Caribe Coffee Co. import 100% Arabica and Specialty coffee Beans.
As you take your first mouthful you should expect a unique subtle of different notes on the tip of your tongue which becomes smooth and full as it settle towards the back-taste buds.
The flavour remains on your tongue for longer than a basic coffee.
We want you to enjoy this coffee the way you would appreciate a good glass of wine.
SHG (Strictly High Grown) specifies that the coffee was grown at an altitude around 1500 meters and higher. Coffee grown at a higher altitude and lower temperature produce a slower maturing fruit and denser beans; which creates a more desirable specialty cup and generally ,ore expensive, than coffees grown at lower elevations; this classification is higher than HG.
Notes: Orange, Peach, Fruity and Sweet Fragances
Altitudes: 1,100 - 2,200 m.a.s.l.
Location: La Paz, Comayagua & Intibucá.
Common Varieties: Bourbon, Red & Yellow Catuaí, Caturra, Pacas, Lempira, Paraneima, IHCAFÉ 90, Pacamara, Geisha.
Profile: Fruity & sweet fragances, alive and bright acidity, orange and peach flavors, velvety body.
Geography & Wildlife
This Coffee Region covers almost the entire department of La Paz, the north-east of the Intibucá department & the north-west of the Comayagua department. Through all of these departments lie the mountain range of Montecillos, and it is expanded north-west to south-east for about 131 km.
The region has a tropical climate with two marked seasons: A dry season that begins in January and ends in April; being February the driest month, and a cold rainy season that starts in May and ends in October. Two types of ecosystems are clearly defined; Cloudy Forests and Pine Forests, distributed throughout most of its extensión, mixed in some areas with timber tres such as oaks, cedars and liquidambars.
Between 1838 and 1877, due to the closeness with the Republic of El Salvador, the local farmers saw themselves bound to export their Coffee via the Salvadoran port of La Union, where it was exported to Europe.
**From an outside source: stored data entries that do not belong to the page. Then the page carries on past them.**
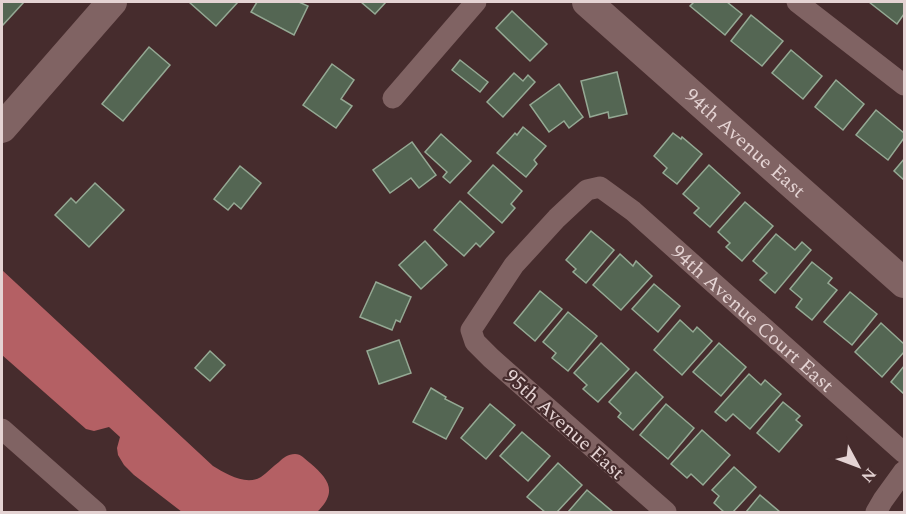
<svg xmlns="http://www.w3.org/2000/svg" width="906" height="514" viewBox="0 0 906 514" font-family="Spectral,serif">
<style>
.water{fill:#b46064}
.building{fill:#546653;stroke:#95a994;stroke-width:1.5}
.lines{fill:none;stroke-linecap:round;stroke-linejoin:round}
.street{stroke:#806363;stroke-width:21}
.secondary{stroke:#806363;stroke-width:30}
.labels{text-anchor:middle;stroke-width:4.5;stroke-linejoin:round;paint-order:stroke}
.street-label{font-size:20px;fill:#e4d3d3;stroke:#462c2d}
</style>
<rect width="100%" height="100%" fill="#462c2d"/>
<path class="water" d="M 2,270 L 213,466 C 226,474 246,486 261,477 C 267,473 273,466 279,462 C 283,458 288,454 295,454 C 301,454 305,459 310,463 C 329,479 338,492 317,512 L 182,512 L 134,475 L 124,465 L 118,455 L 117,448 L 120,437 L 109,427 L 94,431 L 86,429 L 2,355 Z"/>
<g class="building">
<path d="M 2,2 L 24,2 L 2,26 Z"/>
<path d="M 189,2 L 238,2 L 216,26 Z"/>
<path d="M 257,2 L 299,2 L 308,6 L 294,35 L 251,12 Z"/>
<path d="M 361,2 L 386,2 L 375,14 Z"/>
<path d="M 694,2 L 727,2 L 742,14 L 725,35 L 690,6 Z"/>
<path d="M 869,2 L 904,2 L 904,14 L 897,24 Z"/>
<path d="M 512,11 L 547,44 L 530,61 L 496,28 Z"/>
<path d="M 751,15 L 783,41 L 762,66 L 731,41 Z"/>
<path d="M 149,47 L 170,65 L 123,121 L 102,104 Z"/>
<path d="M 791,50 L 822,76 L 803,99 L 772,73 Z"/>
<path d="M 460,60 L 488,82 L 480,92 L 452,70 Z"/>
<path d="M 332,64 L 354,80 L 341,99 L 352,106 L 336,128 L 303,105 Z"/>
<path d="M 617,72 L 627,114 L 609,118 L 608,112 L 590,117 L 581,81 Z"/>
<path d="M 514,73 L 523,81 L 528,75 L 535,82 L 503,117 L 487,102 Z"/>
<path d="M 836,80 L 864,104 L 843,130 L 815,107 Z"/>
<path d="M 559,84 L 583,117 L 569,128 L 564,121 L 549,132 L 530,105 Z"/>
<path d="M 876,110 L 904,133 L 904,138 L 888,160 L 856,135 Z"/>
<path d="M 523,127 L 546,146 L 534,160 L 537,164 L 526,177 L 497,153 L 515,133 L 517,135 Z"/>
<path d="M 673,133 L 681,139 L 682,137 L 702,154 L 677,184 L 663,173 L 667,168 L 654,156 Z"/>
<path d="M 441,134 L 471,161 L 450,183 L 443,177 L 447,172 L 425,152 Z"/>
<path d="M 412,142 L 436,175 L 419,188 L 411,178 L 390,193 L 373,170 Z"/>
<path d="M 904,159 L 904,180 L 894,171 Z"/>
<path d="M 493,165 L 522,191 L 511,204 L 515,208 L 502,223 L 468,193 Z"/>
<path d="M 709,165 L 740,193 L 710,227 L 694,213 L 699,208 L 683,194 Z"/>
<path d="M 240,166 L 261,183 L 241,209 L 234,203 L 228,210 L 214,199 Z"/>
<path d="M 95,183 L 124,210 L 89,247 L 55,215 L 71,198 L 76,203 Z"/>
<path d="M 460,201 L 494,232 L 480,247 L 476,243 L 464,256 L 434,230 Z"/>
<path d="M 745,202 L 773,226 L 742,261 L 726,247 L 730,243 L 718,232 Z"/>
<path d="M 591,231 L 614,250 L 586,283 L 573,272 L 576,269 L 566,260 Z"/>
<path d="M 776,234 L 795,250 L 802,242 L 811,250 L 775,293 L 760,280 L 767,273 L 753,261 Z"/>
<path d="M 425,241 L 447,265 L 421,289 L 399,265 Z"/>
<path d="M 620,254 L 633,266 L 636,261 L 652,276 L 621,310 L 593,285 Z"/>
<path d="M 812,262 L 832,278 L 828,283 L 837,290 L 812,320 L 796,307 L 802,299 L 790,289 Z"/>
<path d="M 376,282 L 411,297 L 400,322 L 396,320 L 392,330 L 360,317 Z"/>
<path d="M 654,284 L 680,306 L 658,332 L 632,309 Z"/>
<path d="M 540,291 L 562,309 L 535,341 L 514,323 Z"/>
<path d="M 850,292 L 877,314 L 852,345 L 824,322 Z"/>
<path d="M 568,312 L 597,336 L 568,371 L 552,358 L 556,353 L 543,342 Z"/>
<path d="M 680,320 L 693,332 L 697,327 L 712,341 L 682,375 L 654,350 Z"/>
<path d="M 881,323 L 904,344 L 904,352 L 882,377 L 855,352 Z"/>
<path d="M 399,340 L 411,373 L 379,384 L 367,351 Z"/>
<path d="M 601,343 L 629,369 L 598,402 L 583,389 L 587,385 L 574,373 Z"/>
<path d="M 719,343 L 746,367 L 721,396 L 693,372 Z"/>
<path d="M 210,351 L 225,365 L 210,381 L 195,368 Z"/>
<path d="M 904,366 L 904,394 L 891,382 Z"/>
<path d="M 636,372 L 663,397 L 633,430 L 618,417 L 621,413 L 609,402 Z"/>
<path d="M 749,374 L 761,385 L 765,380 L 781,394 L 750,429 L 733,414 L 726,421 L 715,412 Z"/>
<path d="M 431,388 L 446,397 L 445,399 L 463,408 L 446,439 L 413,422 Z"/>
<path d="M 783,402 L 800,416 L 796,420 L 802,425 L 779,452 L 757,433 Z"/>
<path d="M 490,404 L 515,425 L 486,459 L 461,438 Z"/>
<path d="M 666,404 L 694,428 L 668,459 L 640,435 Z"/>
<path d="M 702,430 L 730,455 L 703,485 L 691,474 L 687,478 L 671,464 Z"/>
<path d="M 522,432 L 550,456 L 528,481 L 500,456 Z"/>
<path d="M 558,463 L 582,485 L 557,512 L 545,512 L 527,497 Z"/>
<path d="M 734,467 L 756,487 L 733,512 L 724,512 L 714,503 L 719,496 L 712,490 Z"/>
<path d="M 587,490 L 613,512 L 568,512 Z"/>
<path d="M 760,495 L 780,512 L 746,512 Z"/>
</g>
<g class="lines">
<g class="street">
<path d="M 797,2 L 904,85"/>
<path d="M 393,98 L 476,2"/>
<path d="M 2,429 L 96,512"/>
<path id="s1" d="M 666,512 L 491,358 L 475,342 L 471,330 L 514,265 L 557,218 L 587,190 L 600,187 L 633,211 L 904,453"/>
<path d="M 876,512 L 883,500 L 904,471"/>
</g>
<g class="secondary">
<path id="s2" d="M 587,2 L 904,283"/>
<path d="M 2,128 L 112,2"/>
</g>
</g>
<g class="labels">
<g class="street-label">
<text dy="7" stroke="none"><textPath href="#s2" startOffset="212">94th Avenue East</textPath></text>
<text dy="7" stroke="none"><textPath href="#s1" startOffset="666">94th Avenue Court East</textPath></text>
<text transform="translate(565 424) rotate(42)" y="7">95th Avenue East</text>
</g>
</g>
<rect width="906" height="514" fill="none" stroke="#e4d3d3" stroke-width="6"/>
<g transform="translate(858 466) rotate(131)" stroke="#462c2d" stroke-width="4.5" paint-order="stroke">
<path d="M0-4.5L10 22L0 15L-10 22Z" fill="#e4d3d3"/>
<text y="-9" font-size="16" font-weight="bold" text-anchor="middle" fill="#e4d3d3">N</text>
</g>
</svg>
This exchange allowed the entry of many foreigners, especially Germans, who contributed to the cultural blend and at the same time, improved growth of the region.
Almost the entire population within La Paz Region are coffee farmers by tradition that have spent their entire life in their small home towns and who characterized by being simple, humble and very hard-working people.
La Paz people claim to have Coffee in their blood; when they remember their childhood years, the first thing that comes to their memories is the image and aroma of a steaming cup of coffee. With nostalgia they evoke their first visits to the coffee farms during the cold days of December and the adventures lived there.
Then, during the year course they yearn for “the season” which is the popular name for the coffee bean harvesting and processing period in our country. The harvest days are characterized by the movement of people and the presence of vendors whom, with their products and trinkets fill every corner and markets of their little towns.